= Project Guardian =

Public transport policing operation in London, England

Project Guardian is a joint initiative between British Transport Police (BTP), the Metropolitan Police Service ("the Met"), the City of London Police, and Transport for London (TfL), which aims to combat and increase reporting of sexual harassment on public transport in London. The initiative was inspired by a similar operation in Boston, Massachusetts, and began after a TfL survey revealed that 15% of women who used London's public transport had experienced some form of unwanted sexual behaviour, but that the overwhelming majority of incidents were not reported to the police. Project Guardian aimed to increase reporting and reduce instances of such behaviour.

As part of the project, the police created a confidential hotline and text-messaging service and used social media to raise awareness and encourage reporting. They also staged several "weeks of action", involving increased patrolling of public transport by both uniformed and plain-clothed police officers, including a joint initiative with police officers in several cities in North America, several of which resulted in multiple arrests. In August 2014, the BTP recorded a 21% increase in sex offences, a rise which was attributed partially to increased reporting as result of Project Guardian.

==Background==
Project Guardian was launched in April 2013, after a survey conducted by Transport for London (TfL) reported widespread fear of sexual harassment among women who use London's public transport, and that 15% of female respondents had encountered unwanted sexual behaviour while using public transport, though around 90% of incidents went unreported. It is a joint venture between British Transport Police (BTP), which polices the rail and metro networks; the Metropolitan Police Service's Safer Transport Command, which is responsible for policing of buses in most of London; the City of London Police; and TfL.

The project was launched with the aim of encouraging the reporting of incidents and creating an atmosphere on public transport which does not tolerate sexual harassment. Addressing the issue of "victim blaming" (in which victims are held partially or entirely responsible for their harassment) BTP Inspector Ricky Twyford, manager of Project Guardian, stated "We don't want anyone to have to change their behaviour to prevent becoming a victim; the only people whose behaviour should change are those who are perpetrating this activity".

The project, reported to be the largest campaign of its kind, was inspired by a similar initiative run by the Massachusetts Bay Transportation Authority (MBTA) in Boston which doubled the level of reporting of sexual offences on the MBTA's network.

==History==
Project Guardian began with the BTP giving its 2,000 London-based officers specialist training in handling reports of sexual offences, with guidance from three of the UK's leading women's rights groups, the End Violence Against Women Coalition, Hollaback!, and the Everyday Sexism Project.

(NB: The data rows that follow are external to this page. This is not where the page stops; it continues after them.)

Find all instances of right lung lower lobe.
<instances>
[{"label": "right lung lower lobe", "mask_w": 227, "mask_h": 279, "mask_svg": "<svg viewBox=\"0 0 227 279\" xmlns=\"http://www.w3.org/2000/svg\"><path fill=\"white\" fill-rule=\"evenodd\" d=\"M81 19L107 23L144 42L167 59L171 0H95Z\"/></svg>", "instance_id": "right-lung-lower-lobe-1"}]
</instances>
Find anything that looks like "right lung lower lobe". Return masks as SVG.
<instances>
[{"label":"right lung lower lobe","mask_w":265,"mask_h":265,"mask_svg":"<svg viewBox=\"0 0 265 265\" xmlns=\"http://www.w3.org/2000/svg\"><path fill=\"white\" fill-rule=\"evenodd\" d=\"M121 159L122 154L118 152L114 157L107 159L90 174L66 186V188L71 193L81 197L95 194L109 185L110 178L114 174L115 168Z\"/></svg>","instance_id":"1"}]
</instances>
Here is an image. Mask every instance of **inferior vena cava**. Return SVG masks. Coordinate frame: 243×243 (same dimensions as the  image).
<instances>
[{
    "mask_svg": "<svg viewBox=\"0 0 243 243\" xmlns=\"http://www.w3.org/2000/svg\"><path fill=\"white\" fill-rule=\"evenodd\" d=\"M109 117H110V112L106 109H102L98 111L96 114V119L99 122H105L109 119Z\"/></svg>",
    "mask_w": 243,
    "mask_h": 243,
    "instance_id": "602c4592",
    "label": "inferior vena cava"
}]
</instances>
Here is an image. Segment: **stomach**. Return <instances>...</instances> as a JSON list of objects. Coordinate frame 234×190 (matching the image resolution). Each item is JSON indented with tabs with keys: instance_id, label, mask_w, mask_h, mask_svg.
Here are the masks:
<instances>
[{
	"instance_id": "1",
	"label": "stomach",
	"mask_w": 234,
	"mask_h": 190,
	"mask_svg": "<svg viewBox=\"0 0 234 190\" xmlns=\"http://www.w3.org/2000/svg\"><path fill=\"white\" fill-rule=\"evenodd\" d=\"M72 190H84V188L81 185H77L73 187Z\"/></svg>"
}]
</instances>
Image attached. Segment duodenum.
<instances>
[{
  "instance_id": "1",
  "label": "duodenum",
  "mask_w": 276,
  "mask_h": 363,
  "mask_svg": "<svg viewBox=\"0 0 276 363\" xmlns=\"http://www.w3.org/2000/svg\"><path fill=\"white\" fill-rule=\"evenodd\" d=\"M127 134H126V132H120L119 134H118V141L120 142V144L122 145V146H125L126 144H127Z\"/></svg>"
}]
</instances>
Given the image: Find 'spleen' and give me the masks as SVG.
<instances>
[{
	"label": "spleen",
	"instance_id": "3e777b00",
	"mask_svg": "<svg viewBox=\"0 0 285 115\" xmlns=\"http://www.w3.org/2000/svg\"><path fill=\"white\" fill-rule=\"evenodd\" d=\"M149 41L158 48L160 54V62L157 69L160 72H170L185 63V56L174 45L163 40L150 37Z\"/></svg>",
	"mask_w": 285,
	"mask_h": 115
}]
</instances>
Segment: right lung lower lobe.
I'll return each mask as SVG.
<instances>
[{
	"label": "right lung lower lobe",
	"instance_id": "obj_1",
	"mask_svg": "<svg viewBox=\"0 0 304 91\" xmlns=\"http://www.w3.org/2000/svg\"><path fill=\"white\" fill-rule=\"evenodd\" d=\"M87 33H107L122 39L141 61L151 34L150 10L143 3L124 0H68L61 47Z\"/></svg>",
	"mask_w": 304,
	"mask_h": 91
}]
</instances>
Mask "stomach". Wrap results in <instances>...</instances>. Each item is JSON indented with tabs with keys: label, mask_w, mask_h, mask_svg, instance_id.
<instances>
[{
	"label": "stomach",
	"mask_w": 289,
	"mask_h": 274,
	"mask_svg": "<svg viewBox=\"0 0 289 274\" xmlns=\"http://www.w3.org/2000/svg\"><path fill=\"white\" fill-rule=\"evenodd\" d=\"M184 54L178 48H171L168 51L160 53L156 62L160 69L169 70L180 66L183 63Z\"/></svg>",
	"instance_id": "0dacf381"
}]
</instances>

The public launch of the project was with a week-long Twitter chat, hosted by the BTP and the Everyday Sexism Project using the hashtag "#ProjGuardian", which was intended to raise awareness of Project Guardian and to encourage greater reporting of sexual offences, including reporting incidents in real time via Twitter. The police set up a dedicated, confidential telephone hotline and text-messaging service, which were widely publicised to encourage reporting. Project Guardian also covers police attempts to deter unwanted sexual behaviour on public transport, including increased patrols by highly visible and plain-clothed officers.

In early April 2014, officers from Project Guardian were involved in a trans-Atlantic initiative known as "Global Guardian", in which police in Vancouver, Washington DC, Boston, and London all increased patrols on public transport networks and attempted to raise awareness of the initiative among passengers.

Among the tactics police use to deter and detect sexual offences as part of Project Guardian are "weeks of action", which involve large numbers of additional police officers, both high-visibility and in plain clothes, patrolling the transport network in order to raise awareness, gather intelligence, and detect offences. One of the first, in August 2013, involved 185 police officers and resulted in nine arrests. In a week of action in September 2013, police used Twitter to raise awareness of the initiative, and the crackdown resulted in 15 people being arrested. Another, held in March 2014, resulted in 16 arrests.

==Impact==
Project Guardian was largely praised by campaigners, but shortly after its launch there were calls for the initiative to be extended beyond London.

In October 2013, seven months after the public launch of Project Guardian, the police recorded a 20% increase in reporting of sexual offences on public transport, and a 32% increase in detections. By August 2014, the BTP had recorded a 21% increase in recorded sexual offences across the British railway network, which the chief constable, Paul Crowther, attributed partly to increased reporting as a result of Project Guardian.